There’s a meme going around the internet called “Too Afraid to Ask Andy” which plays on the popular character from NBC’s Parks and Rec, Andy Dwyer. Below is my “Too Afraid to Ask Andy:”
The reason for my ignorance is not because I’m unaware of startups, but I guess I just don’t know their origin or how they’re able to make (raise?) a ridiculous amount of money, like SwiftStack for instance. They were able to raise $16 million in the Series B investment round (replace “how startups work” above with “what a Series B investment round is”) for their software-defined storage plan. They’re now up to an astounding $23.6 million in funding. But what is SwiftStack and what are they going to do?
I wasn’t too afraid to ask this question because, well, that would make for a rather boring article, eh? I was able to determine, with the help of SwiftStack’s website, that it’s basically a storage controller allowing enterprises to achieve the same level of storage effectiveness as large scale web or public infrastructure clouds.
So basically they control nearly all aspects of the storage environment. Neat-o!
You may be asking yourself why you should care that they raised $16 million dollars. Because now they’re ready to distribute their open-sourced software to data centers, and if you just so happen to have your data stored in a data center—or you’re one of those enterprises looking for a storage solution—then maybe you can hop aboard the hype train a bit early.
Despite what we’ve warned about cloud infrastructure in the past, it seems that more and more companies are moving from self-contained storage environments to more cloud-like distributed environments (because it’s cheaper, not necessarily because it’s better).

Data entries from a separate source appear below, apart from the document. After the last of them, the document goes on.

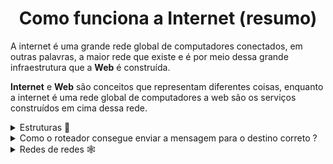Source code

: <div align="center"><h1>Como funciona a Internet (resumo)</h1></div>



A internet é uma grande rede global de computadores conectados, em outras palavras, a maior rede que existe e é por meio  dessa grande infraestrutura  que a **Web**  é construída.

 **Internet** e **Web** são conceitos que representam diferentes coisas, enquanto a internet é uma rede global de computadores a web são os serviços construídos em cima dessa rede. 






<details>
 <summary> Estruturas 🦴 </summary>

 ### Estruturas de rede

Para construir uma rede é necessário que ao menos dois computadores estejam conectados entre si , seja via cabo Ethernet ou via rede sem fio. Esta unidade configura um rede chamada, **rede ponto-a-ponto (peer-to-peer)** , a menor rede possível. 

A troca de dados e serviços entre esses dois computadores foi como a internet começou.

<div align="center"><img src="./images/rede-ponto-a-ponto.png" alt="dois simbolos que representam dois computadores. Estes pcs estão conectados por um cabo. Esta é uma rede ponto-a-ponto."></div>

Normalmente, uma rede não é composta somente por dois computadores, na verdade é possível adicionar quantos  forem necessários. Digamos, que você deseja conectar 10 computadores, de forma que cada um esteja conectado com todos os outros. Seria necessário 45 cabos e 9 plugs/portas em cada computador. Neste exemplo, a troca de dados ocorre entre todos os computadores , mas apresenta desvantagens. A instalação e manutenção de uma rede parecida com o exemplo abaixo é difícil  e representaria um grande esforço e custo , imagine, por exemplo, manter instalar essa rede entra 250 dispositivos. Como podemos simplificar isso ?  



<div align="center"><img src="./images/rede-estrela.png" alt="10 símbolos que representam 10 computadores. Cada computador se conecta com os outros nove computadores, resultando em uma rede na qual todos os computadores estão conectados entre si. "></div>

Para simplificar esta topologia  é preciso usar um **roteador**. Este dispositivo especial é responsável por receber as informações de um computador e garantir que essa informações cheguem no computador de destino. Por exemplo, se pcA deseja enviar uma mensagem ao computador B , o pc A deve enviar a mensagem para o  roteador e , então, a mensagem é encaminhada para o pc B.



<div align="center"><img src="./images/rede-com-roteador.png" alt="dez simbolos de computadores dispostos em um círculo e no centro do círculo um símbolo de roteador. Todos os computadores estão conectados no roteador"></div>



Nessa topologia, é necessário apenas dez cabos e um plug/porta em cada computador.
 
</details>


<details>
 
 <summary> Como o roteador consegue enviar a mensagem para o destino correto ? </summary>
<br>
  
Através de um endereço lógico chamado **ip**. O ip pode ser entendido, de forma análoga , ao endereço da sua casa. O endereço residencial identifica unicamente sua  casa no meio de tantas outras e é este endereço que serviços de entrega consultam na hora de entregar uma encomenda destinada à você.



Em redes, o endereço ip é também um identificador único que representa um dispositivo na rede e dessa forma, todos dispositivos conectados a uma rede devem adquirir um número de ip. Este endereço é representado por quatro números decimais inteiros separados por `.` , por exemplo: **192.168.0.1 / 172.16.0.8 ou 10.0.0.2**   .



**Exemplo**

O computador C deseja enviar pacotes para o computador D. Para isso , o computador C envia esse pacote para o roteador com endereço de ip destino, que representa o dispositivo que deve receber o pacote. O roteador lê o endereço de destino e consulta em sua tabela para ver se ele conhece esse dispositivo ou o roteador mais próximo que possivelmente conhece o computador alvo. Caso o roteador ache alguma correspondência , ele encaminha o pacote em direção ao destino.



Em resumo é o endereço ip que garante que um determinado pacote alcance um destino pré-determinado.

</details>

<details>
 <summary>Redes de redes 	🕸️</summary>
<br>



A internet é formada por milhares de redes e por isso um único roteador não daria conta de sustentar todas conexões permitidas pela Internet. Mas então, como é possível resolver este problema ? Uma das soluções é conectar as pequenas redes entre si através dos roteadores, dessa forma seria possível que um rede se comunique com outra rede , permitindo o escalonamento necessário para sustentar tantas conexões.



<div align="center"><img src="./images/redes-de-redes.png"></div>

 A rede demonstrada acima se aproxima um pouco do que se conhece por internet , mas ainda faltam alguns fatores. Como é possível  que da sua rede local você se conecte com outras pessoas em diferentes partes do mundo? Para tal tarefa seria necessário criar toda uma infraestrutura de cabeamento que conectasse minha rede as redes que eu preciso alcançar. A boa notícia é que  cabeamento de telefone já fornece a infraestrutura necessária . 

<div align="center"> <img src="./images/rede-dsl.png"> </div>

 O dispositivo conectado ao roteador chama-se **modem** e ele é responsável por conectar nossa rede como o cabeamento de telefone. O próximo passo seria fazer com que nossa rede alcançasse a rede de um **ISP** (Internet Service Provider).  Um ISP é uma empresa que gerencia alguns *roteadores* especiais que estão todos interligados e também podem acessar roteadores de outros ISPs. Assim nossa mensagem é enviada através dessa redes do ISP até a rede de destino.  

<div align="center"> <img src="./images/rede-completa-1.png"> </div>

<div align="center"> <img src="./images/rede-completa-2.png"> </div>



Esta foi uma breve simplificação dos caminhos e da infraestrutura exigida pela Internet.
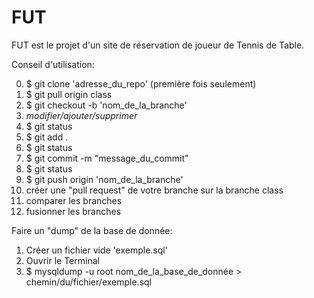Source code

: # FUT

FUT est le projet d'un site de réservation de joueur de Tennis de Table.

Conseil d'utilisation:

0.  $ git clone 'adresse_du_repo' (première fois seulement)
1.  $ git pull origin class
2.  $ git checkout -b 'nom_de_la_branche'
3.  _modifier/ajouter/supprimer_
4.  $ git status
5.  $ git add .
6.  $ git status
7.  $ git commit -m "message_du_commit"
8.  $ git status
9.  $ git push origin 'nom_de_la_branche'
10. créer une "pull request" de votre branche sur la branche class
11. comparer les branches
12. fusionner les branches

Faire un "dump" de la base de donnée:

1. Créer un fichier vide 'exemple.sql'
2. Ouvrir le Terminal
3. $ mysqldump -u root nom_de_la_base_de_donnée > chemin/du/fichier/exemple.sql
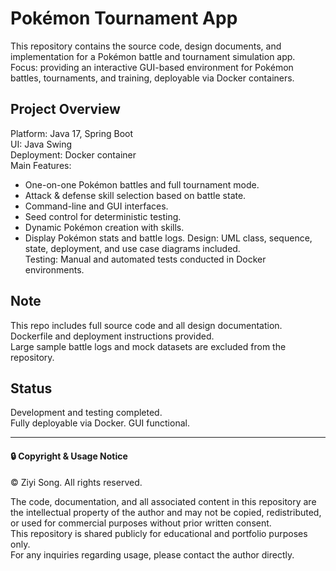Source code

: # Pokémon Tournament App

This repository contains the source code, design documents, and implementation for a Pokémon battle and tournament simulation app.  
Focus: providing an interactive GUI-based environment for Pokémon battles, tournaments, and training, deployable via Docker containers.

## Project Overview

Platform: Java 17, Spring Boot  
UI: Java Swing  
Deployment: Docker container  
Main Features:
- One-on-one Pokémon battles and full tournament mode.
- Attack & defense skill selection based on battle state.
- Command-line and GUI interfaces.
- Seed control for deterministic testing.
- Dynamic Pokémon creation with skills.
- Display Pokémon stats and battle logs.
Design: UML class, sequence, state, deployment, and use case diagrams included.  
Testing: Manual and automated tests conducted in Docker environments.

## Note

This repo includes full source code and all design documentation.  
Dockerfile and deployment instructions provided.  
Large sample battle logs and mock datasets are excluded from the repository.

## Status

Development and testing completed.  
Fully deployable via Docker. GUI functional.

---

#### 🔒 Copyright & Usage Notice

© Ziyi Song. All rights reserved.

The code, documentation, and all associated content in this repository are the intellectual property of the author and may not be copied, redistributed, or used for commercial purposes without prior written consent.  
This repository is shared publicly for educational and portfolio purposes only.  
For any inquiries regarding usage, please contact the author directly.

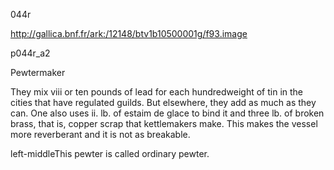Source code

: 044r

http://gallica.bnf.fr/ark:/12148/btv1b10500001g/f93.image

p044r_a2

Pewtermaker

They mix viii or ten pounds of lead for each hundredweight of tin in the cities that have regulated guilds. But elsewhere, they add as much as they can. One also uses ii. lb. of estaim de glace to bind it and three lb. of broken brass, that is, copper scrap that kettlemakers make.  This makes the vessel more reverberant and it is not as breakable.

left-middleThis pewter is called ordinary pewter.
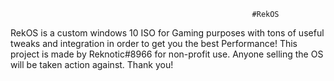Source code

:                                                           #RekOS

RekOS is a custom windows 10 ISO for Gaming purposes with tons of useful tweaks and integration in order to get you the best Performance!
This project is made by Reknotic#8966 for non-profit use. Anyone selling the OS will be taken action against. Thank you!
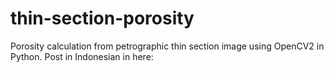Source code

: # thin-section-porosity
Porosity calculation from petrographic thin section image using OpenCV2 in Python. Post in Indonesian in here:
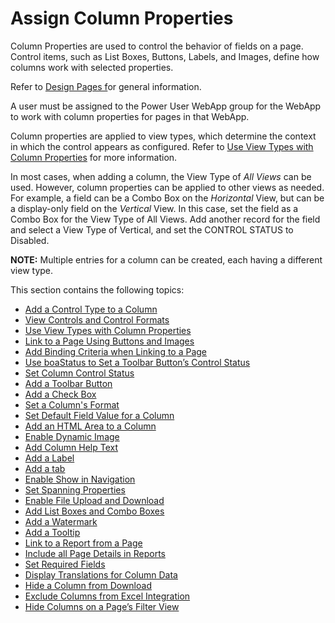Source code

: # Assign Column Properties

Column Properties are used to control the behavior of fields on a page.
Control items, such as List Boxes, Buttons, Labels, and Images, define
how columns work with selected properties.

Refer to [Design Pages f](Page%20Design%20Guidelines.htm)or general
information.

A user must be assigned to the Power User WebApp group for the WebApp to
work with column properties for pages in that WebApp.

Column properties are applied to
<span id="Page Column View Type" class="popUpLink">view types,</span>
which determine the context in which the control appears as configured.
Refer to [Use View Types with Column
Properties](Use%20View%20Types%20with%20Column%20Properties.htm) for
more information.

In most cases, when adding a column, the View Type of *All Views* can be
used. However, column properties can be applied to other views as
needed. For example, a field can be a Combo Box on the *Horizontal*
View, but can be a display-only field on the *Vertical* View. In this
case, set the field as a Combo Box for the View Type of All Views. Add
another record for the field and select a View Type of Vertical, and set
the CONTROL STATUS to Disabled.

**NOTE:** Multiple entries for a column can be created, each having a
different view type.

This section contains the following topics:

  - [Add a Control Type to a
    Column](Add%20a%20Control%20Type%20to%20a%20Column.htm)
  - [View Controls and Control
    Formats](View_Controls_and_Control_Formats.htm)
  - [Use View Types with Column
    Properties](Use%20View%20Types%20with%20Column%20Properties.htm)
  - [Link to a Page Using Buttons and
    Images](Link_to_a_Page_Using_Buttons_and_Images.htm)
  - [Add Binding Criteria when Linking to a
    Page](Add%20Binding%20Criteria%20when%20Linking%20to%20a%20Page.htm)
  - [Use boaStatus to Set a Toolbar Button’s Control
    Status](Use%20boaStatus%20to%20Set%20a%20Toolbar%20Buttons%20Control%20Status.htm)
  - [Set Column Control Status](Set_Column_Control_Status.htm)
  - [Add a Toolbar
    Button](../Sys_Admin/Use_Cases/Add%20a%20Toolbar%20Button.htm)
  - [Add a Check Box](Add%20a%20Check%20Box.htm)
  - [Set a Column's Format](Set_a_Columns%20Format.htm)
  - [Set Default Field Value for a
    Column](Set_Default_Field_Value_for_a_Column.htm)
  - [Add an HTML Area to a Column](Add_an_HTML_Area_to_a_Column.htm)
  - [Enable Dynamic Image](Enable_Dynamic_Image.htm)
  - [Add Column Help Text](Add_Column_Help_Text.htm)
  - [Add a Label](Add_a_Label.htm)
  - [Add a tab](Add_a_Tab.htm)
  - [Enable Show in Navigation](Enable_Show_in_Navigation.htm)
  - [Set Spanning Properties](Set_Spanning_Properties.htm)
  - [Enable File Upload and Download](Enable_File_Upload_Download.htm)
  - [Add List Boxes and Combo Boxes](Add_List_Boxes_and_Combo_Boxes.htm)
  - [Add a Watermark](Add_a_Watermark.htm)
  - [Add a Tooltip](Add_a_Tooltip.htm)
  - [Link to a Report from a Page](Link_to_a_Report_from_a_Page.htm)
  - [Include all Page Details in
    Reports](Include_All_Page_Details_in_Reports.htm)
  - [Set Required Fields](Set_Required_Fields.htm)
  - [Display Translations for Column
    Data](../Sys_Admin/Use_Cases/Display_Translations_for_Column_Data.htm)
  - [Hide a Column from
    Download](Hide%20a%20Column%20from%20Download.htm)
  - [Exclude Columns from Excel
    Integration](../Sys_Admin/Use_Cases/Exclude%20Columns%20Excel%20Integration.htm)
  - [Hide Columns on a Page’s Filter
    View](../Sys_Admin/Use_Cases/Hide%20Columns%20on%20a%20Pages%20Filter%20View.htm)
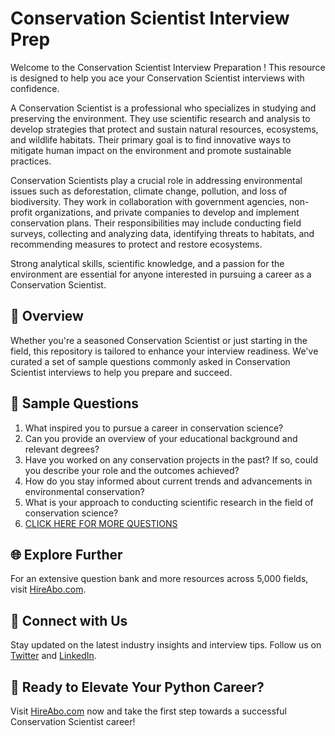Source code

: # Conservation Scientist Interview Prep

Welcome to the Conservation Scientist Interview Preparation ! This resource is designed to help you ace your Conservation Scientist interviews with confidence.

A Conservation Scientist is a professional who specializes in studying and preserving the environment. They use scientific research and analysis to develop strategies that protect and sustain natural resources, ecosystems, and wildlife habitats. Their primary goal is to find innovative ways to mitigate human impact on the environment and promote sustainable practices.

Conservation Scientists play a crucial role in addressing environmental issues such as deforestation, climate change, pollution, and loss of biodiversity. They work in collaboration with government agencies, non-profit organizations, and private companies to develop and implement conservation plans. Their responsibilities may include conducting field surveys, collecting and analyzing data, identifying threats to habitats, and recommending measures to protect and restore ecosystems.

Strong analytical skills, scientific knowledge, and a passion for the environment are essential for anyone interested in pursuing a career as a Conservation Scientist.

## 🚀 Overview

Whether you're a seasoned Conservation Scientist or just starting in the field, this repository is tailored to enhance your interview readiness. We've curated a set of sample questions commonly asked in Conservation Scientist interviews to help you prepare and succeed.

## 📝 Sample Questions

1. What inspired you to pursue a career in conservation science?
2. Can you provide an overview of your educational background and relevant degrees?
3. Have you worked on any conservation projects in the past? If so, could you describe your role and the outcomes achieved?
4. How do you stay informed about current trends and advancements in environmental conservation?
5. What is your approach to conducting scientific research in the field of conservation science?
6. [CLICK HERE FOR MORE QUESTIONS](https://hireabo.com/job/5_3_3/Conservation%20Scientist)

## 🌐 Explore Further

For an extensive question bank and more resources across 5,000 fields, visit [HireAbo.com](https://www.hireabo.com).

## 📱 Connect with Us

Stay updated on the latest industry insights and interview tips. Follow us on [Twitter](https://twitter.com/hireabo) and [LinkedIn](https://www.linkedin.com/in/hire-abo-3609972a8/).

## 🚀 Ready to Elevate Your Python Career?

Visit [HireAbo.com](https://www.hireabo.com) now and take the first step towards a successful Conservation Scientist career!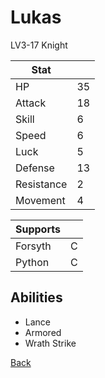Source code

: # Lukas

LV3-17 Knight

| Stat       | <!-- --> |
| ---------- | -------- |
| HP         | 35       |
| Attack     | 18       |
| Skill      | 6        |
| Speed      | 6        |
| Luck       | 5        |
| Defense    | 13       |
| Resistance | 2        |
| Movement   | 4        |

| Supports | <!-- --> |
| -------- | -------- |
| Forsyth  | C        |
| Python   | C        |

## Abilities

- Lance
- Armored
- Wrath Strike

[Back](../README.md)
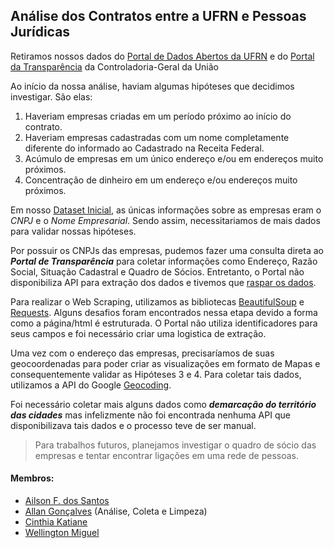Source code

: ## Análise dos Contratos entre a UFRN e Pessoas Jurídicas
Retiramos nossos dados do [Portal de Dados Abertos da UFRN](http://dados.ufrn.br/) e do [Portal da Transparência](http://www.portaltransparencia.gov.br/) da Controladoria-Geral da União

Ao início da nossa análise, haviam algumas hipóteses que decidimos investigar. São elas:

1. Haveriam empresas criadas em um período próximo ao início do contrato.
2. Haveriam empresas cadastradas com um nome completamente diferente do informado ao Cadastrado na Receita Federal.
3. Acúmulo de empresas em um único endereço e/ou em endereços muito próximos.
4. Concentração de dinheiro em um endereço e/ou endereços muito próximos.

Em nosso [Dataset Inicial](http://dados.ufrn.br/dataset/815eb806-715e-4204-a67a-ca45f4b630f6/resource/c11863d5-c86f-44df-874d-33ac4d6ba7b5/download/contratos.csv), as únicas informações sobre as empresas eram o _CNPJ_ e o _Nome Empresarial_.
Sendo assim, necessitariamos de mais dados para validar nossas hipóteses.

Por possuir os CNPJs das empresas, pudemos fazer uma consulta direta ao ***Portal de Transparência*** para coletar informações como Endereço, Razão Social, Situação Cadastral e Quadro de Sócios.
Entretanto, o Portal não disponibiliza API para extração dos dados e tivemos que [raspar os dados](https://pt.wikipedia.org/wiki/Screen_scraping).

Para realizar o Web Scraping, utilizamos as bibliotecas [BeautifulSoup](https://www.crummy.com/software/BeautifulSoup/bs4/doc/) e [Requests](http://docs.python-requests.org/en/master/). Alguns desafios foram encontrados nessa etapa
devido a forma como a página/html é estruturada. O Portal não utiliza identificadores para seus campos e foi necessário criar uma logistica de extração.

Uma vez com o endereço das empresas, precisaríamos de suas geocoordenadas para poder criar as visualizações em formato de Mapas e consequentemente validar as Hipóteses 3 e 4.
Para coletar tais dados, utilizamos a API do Google [Geocoding](https://developers.google.com/maps/documentation/geocoding/start).

Foi necessário coletar mais alguns dados como ***demarcação do território das cidades*** mas infelizmente não foi encontrada nenhuma API que disponibilizava tais dados e o processo teve de ser manual.

> Para trabalhos futuros, planejamos investigar o quadro de sócio das empresas e tentar encontrar ligações em uma rede de pessoas.

#### Membros:
* [Ailson F. dos Santos](https://github.com/ailsonfds)
* [Allan Gonçalves](https://github.com/allangoncalves) (Análise, Coleta e Limpeza)
* [Cinthia Katiane](https://github.com/CinthiaKatiane)
* [Wellington Miguel](https://github.com/I-am-Miguel)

And according to SwiftStack’s CEO Joe Arnold, SwiftStack will enable companies to control all their data at multiple data centers all across the world (potentially solving a problem we talked about last week). The controller also will enable the management of storage infrastructure and the performance of software upgrades among other useful activities as well.
Obviously, there’s great potential in these types of software and OpenStack-related companies seem to be the prize-hogs of the startup-investing crowd. It just goes to show that the little guys with great ideas can be funded by former little guys with big ideas with little big-business intervention. Because (I assume) that’s the point of a startup company (I broke down and watched a few episodes of Shark Tank about three paragraphs ago, so I’m confident I now know how they work….).
But never forget that there’s really no substitution for a nice, dedicated server. But the ability to potentially link a bunch of your dedicated servers across the world would certainly be company-changing technology. And when it all boils down, the point of every thing is to make money, right? SwiftStack aims to make making money easier by making data storage easier. And I don’t know about you, but I’m rather impatient in this digital age. I’m ready for SwiftStack.